LIPUTAN KHUSUS:
Perdana Menteri Inggris Digugat Soal Perubahan Iklim
Penulis : Aryo Bhawono
Penggugat menganggap ada kesenjangan antara kata-kata dan tindakan pemerintah dalam mengeluarkan kebijakan terkait penanganan perubahan iklim.
Hukum
Sabtu, 27 November 2021
Editor : Sandy Indra Pratama
BETAHITA.ID - Tiga anak muda Inggris melakukan gugatan hukum kepada Perdana Menteri Boris Johnson karena melanggar kewajiban hukum mengambil tindakan ‘pragmatis dan efektif’ mengatasi krisis iklim. Pemerintahan Johnson dianggap mendiskriminasi generasi muda dan penduduk dunia di belahan bumi selatan sebagai pihak yang akan menanggung beban terberat krisis iklim.
Gugatan ini diajukan oleh Adetola Onamade (24), Jerry Amokwandoh, dan Marina Tricks (20). Saat penjelasan gugatan di pengadilan London pada Kamis lalu (25/11/2021), mereka mengklaim pemerintah telah melanggar hak mereka untuk hidup dan kesejahteraan keluarga karena dianggap gagal mencegah bencana lingkungan.

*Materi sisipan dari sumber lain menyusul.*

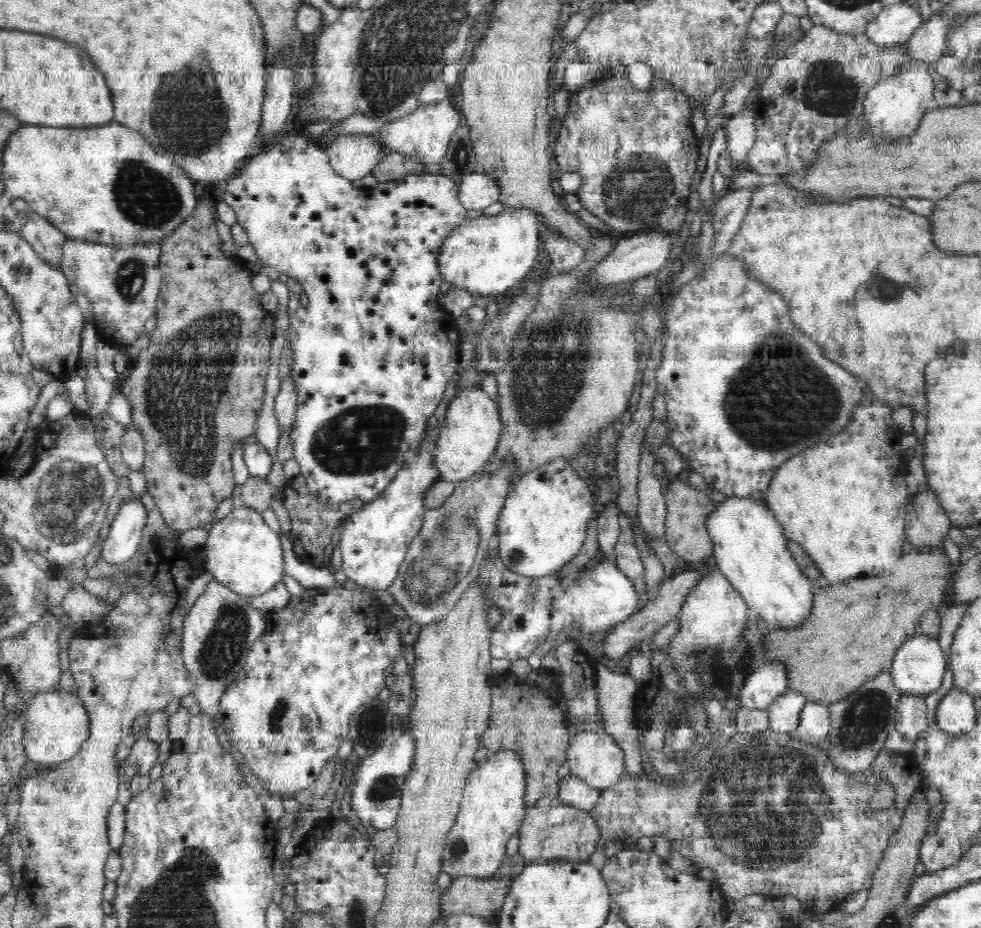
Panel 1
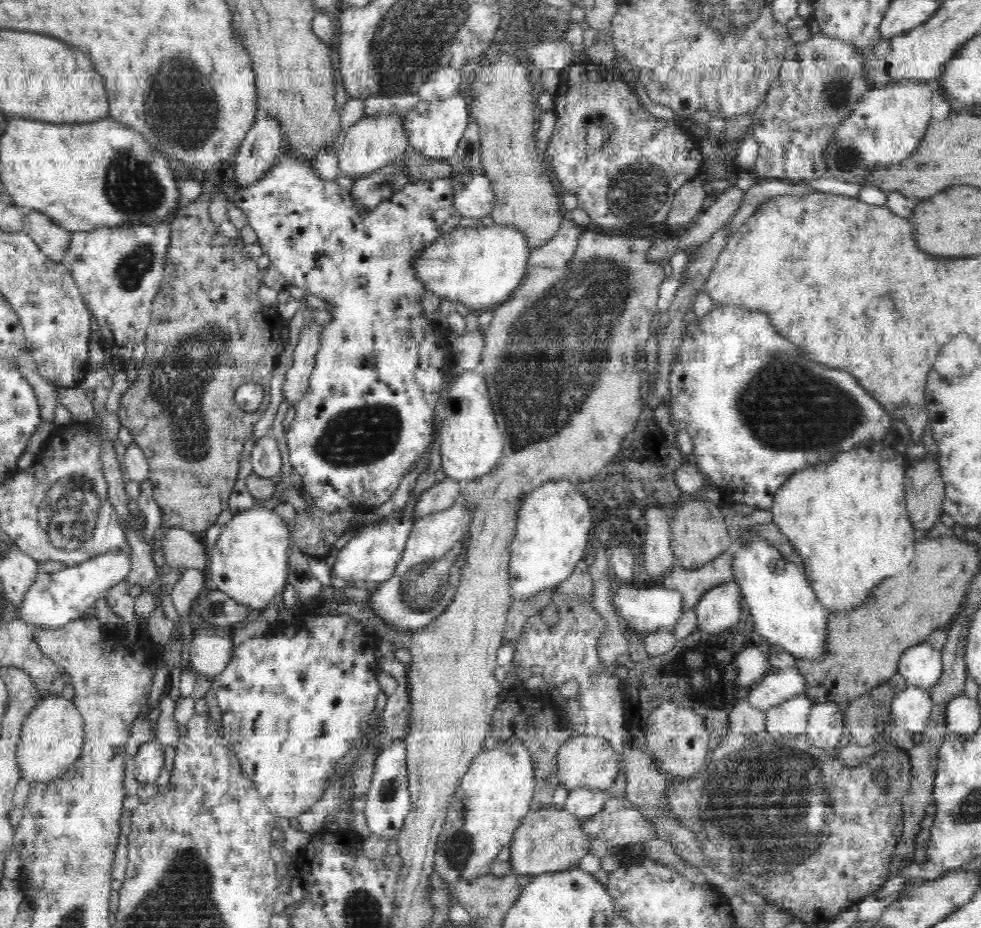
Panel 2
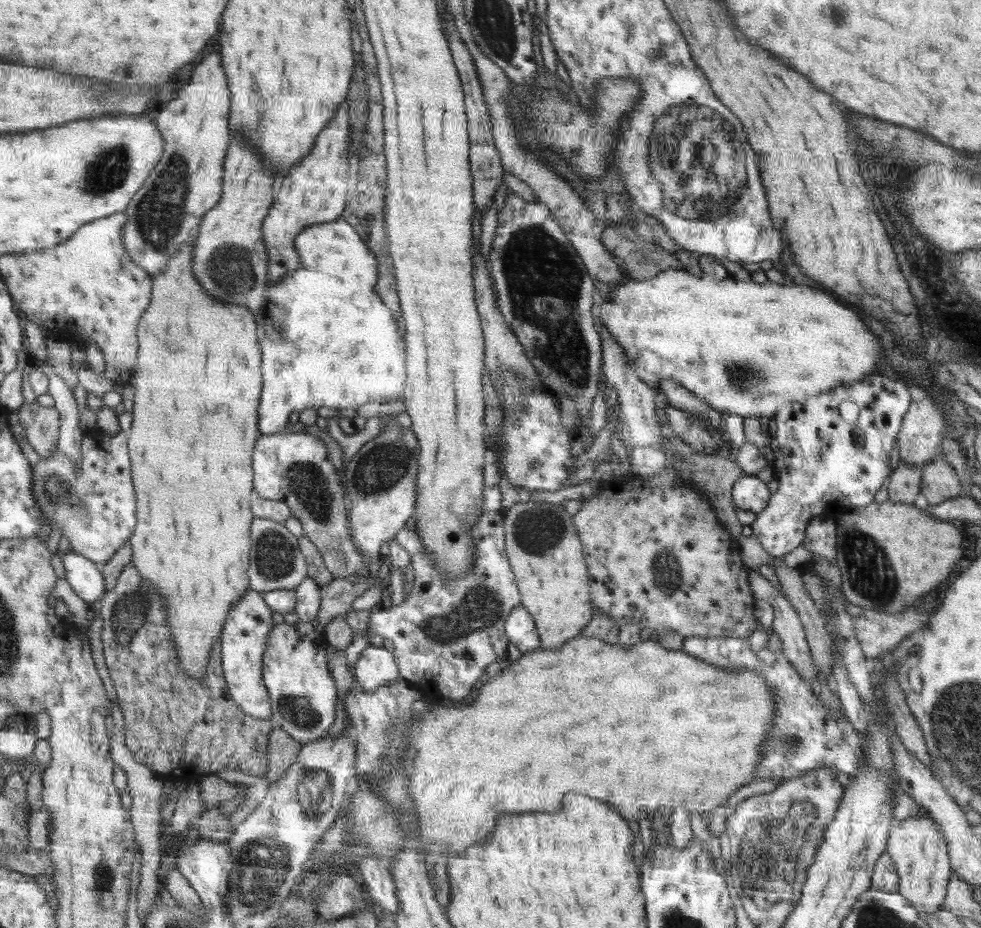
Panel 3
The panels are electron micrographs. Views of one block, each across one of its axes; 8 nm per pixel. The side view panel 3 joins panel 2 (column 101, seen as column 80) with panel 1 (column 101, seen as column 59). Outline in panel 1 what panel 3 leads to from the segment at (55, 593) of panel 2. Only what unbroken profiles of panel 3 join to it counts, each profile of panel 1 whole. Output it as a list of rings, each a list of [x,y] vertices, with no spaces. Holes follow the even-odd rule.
[[[130,494],[120,500],[120,510],[110,524],[110,531],[103,542],[101,556],[110,565],[120,565],[139,549],[148,529],[148,510],[141,496]]]

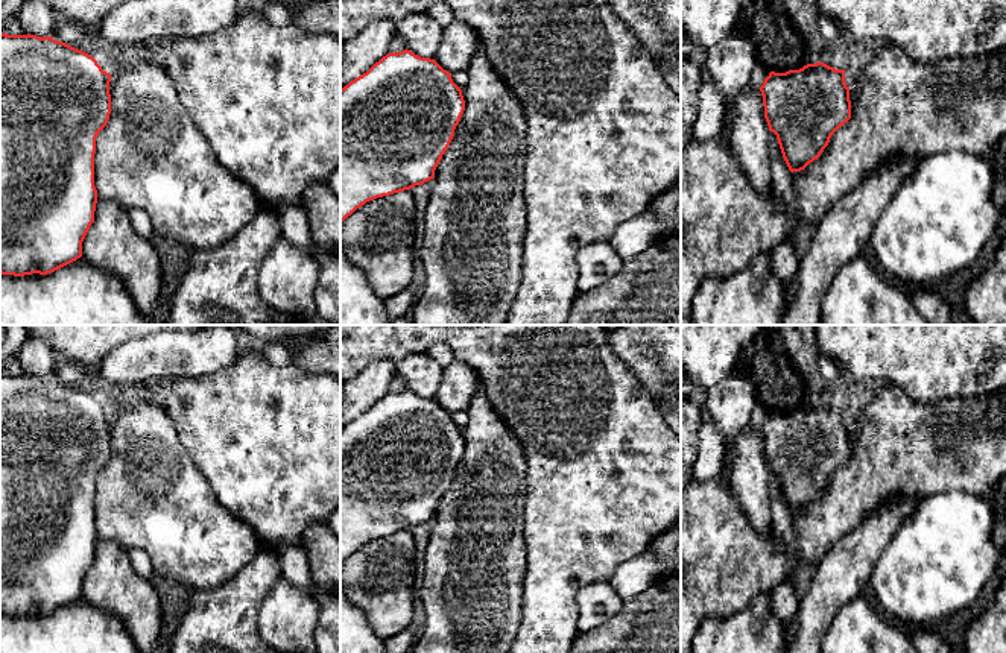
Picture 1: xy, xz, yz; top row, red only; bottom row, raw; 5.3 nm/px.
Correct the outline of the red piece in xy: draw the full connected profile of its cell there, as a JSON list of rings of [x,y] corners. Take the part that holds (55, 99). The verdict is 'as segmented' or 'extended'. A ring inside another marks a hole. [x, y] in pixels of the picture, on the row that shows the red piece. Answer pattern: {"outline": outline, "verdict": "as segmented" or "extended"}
{"outline": [[[0,30],[0,273],[24,276],[52,273],[82,257],[82,241],[94,222],[97,190],[94,187],[96,138],[111,114],[111,74],[88,53],[52,36],[6,35]]], "verdict": "as segmented"}

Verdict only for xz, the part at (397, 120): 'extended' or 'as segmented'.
as segmented

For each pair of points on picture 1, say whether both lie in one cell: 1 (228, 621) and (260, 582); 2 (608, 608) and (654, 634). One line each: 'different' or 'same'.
1: same
2: different

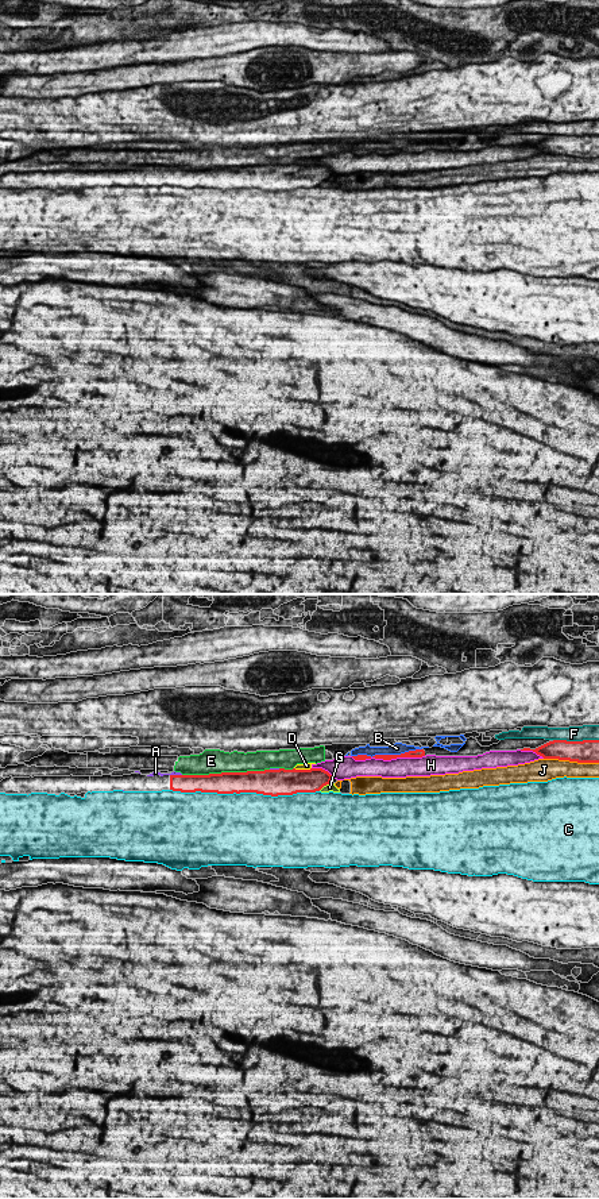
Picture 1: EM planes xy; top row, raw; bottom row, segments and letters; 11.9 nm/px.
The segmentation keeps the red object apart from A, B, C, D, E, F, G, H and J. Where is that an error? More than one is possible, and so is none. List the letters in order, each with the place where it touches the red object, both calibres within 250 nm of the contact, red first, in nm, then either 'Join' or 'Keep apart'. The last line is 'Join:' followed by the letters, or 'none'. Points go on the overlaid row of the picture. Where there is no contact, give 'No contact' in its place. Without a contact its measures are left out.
A: Touches red at xy (176, 775). Thickness 220 nm (red) against 60 nm. Keep apart
B: Touches red at xy (386, 755). Thickness 60 nm (red) against 140 nm. Keep apart
C: Touches red at xy (244, 791). Thickness 280 nm (red) against 480 nm. Keep apart
D: Touches red at xy (302, 770). Thickness 320 nm (red) against 90 nm. Keep apart
E: Touches red at xy (225, 773). Thickness 260 nm (red) against 280 nm. Keep apart
F: Touches red at xy (576, 741). Thickness 280 nm (red) against 190 nm. Keep apart
G: Touches red at xy (324, 785). Thickness 280 nm (red) against 100 nm. Keep apart
H: Touches red at xy (387, 759). Thickness 60 nm (red) against 260 nm. Keep apart
J: Touches red at xy (571, 760). Thickness 280 nm (red) against 240 nm. Keep apart
Join: none

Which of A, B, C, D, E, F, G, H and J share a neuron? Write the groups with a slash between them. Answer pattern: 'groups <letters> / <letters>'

Pengacara lingkungan lembaga Plan B Earth, Tim Crosland, yang mendampingi gugatan ini menyebutkan gugatan ini menarik, vital, dan layak untuk didengarkan secara adil. Menurutnya permohonan gugatan ini pantas untuk dibawa ke persidangan penuh.
“Para tergugat tahu perubahan iklim merupakan ancaman mendesak bagi kehidupan. Mereka tahu dampak paling parah dialami kelompok yang terpapar risiko, yang tidak proporsional dan diskriminatif, termasuk penggugat. Mereka tahu apa yang harus dilakukan tetapi mereka tidak melakukannya,” katanya seperti dikutip dari The Guardian.
Dia menambahkan gugatan itu diajukan karena kegagalan pemerintah mengambil tindakan yang diperlukan untuk memenuhi target iklim menurut undang-undang. Menurutnya terjadi kesenjangan antara kata-kata dan tindakan pemerintah.
Mitra penggugat, Onamade, menyebutkan tanggapan tergugat ‘sinis dan merendahkan’ karena menganggap gugatan ini mengada-ada dan menganggap penggugat bukan perwakilan dari generasi Afrika. Pemerintah Inggris, menurut dia, telah melanggar hukum internasional, termasuk perjanjian Paris, untuk mencegah bahaya. Pelanggaran ini berdampak pada keluarga dan komunitasnya.
“Orang-orang tanpa keluarga itu mungkin dapat membutakan diri mereka terhadap apa yang terjadi dengan cara yang tidak mungkin terjadi ketika keluarga atau teman Anda berada di garis depan atau di zona yang dikorbankan ini, yang telah direkayasa oleh kebijakan negara-negara seperti Inggris. .”
Perwakilan Perdana Menteri Inggris, Richard Honey QC berpendapat seharusnya tidak ada sidang penuh karena UU HAM tidak memberikan efek hukum pada ketentuan perjanjian Paris. Pengadilan pun tidak memiliki kewenangan untuk mempertimbangkan jika Inggris bertindak melanggarnya.
Menurutnya gugatan ini didasarkan pada potensi perubahan iklim akan menyebabkan kerusakan sosial dan ekonomi. Dasar itu merupakan risiko masa depan yang digeneralisasi dan sebuah hipotetis.
“Dalam pengajuan saya, tidak kredibel untuk menyatakan bahwa kebijakan pemerintah Inggris tentang perubahan iklim secara langsung mempengaruhi kehidupan individu di London selatan pada tahun 2021. Risiko apa pun terlalu kecil bagi mereka untuk menjadi korban hari ini,” ujar Honey saat menjawab penjelasan gugatan.
Gugatan ini didukung oleh anak-anak muda, mereka berkumpul dan membentangkan spanduk mendukung kasus tersebut di luar pengadilan.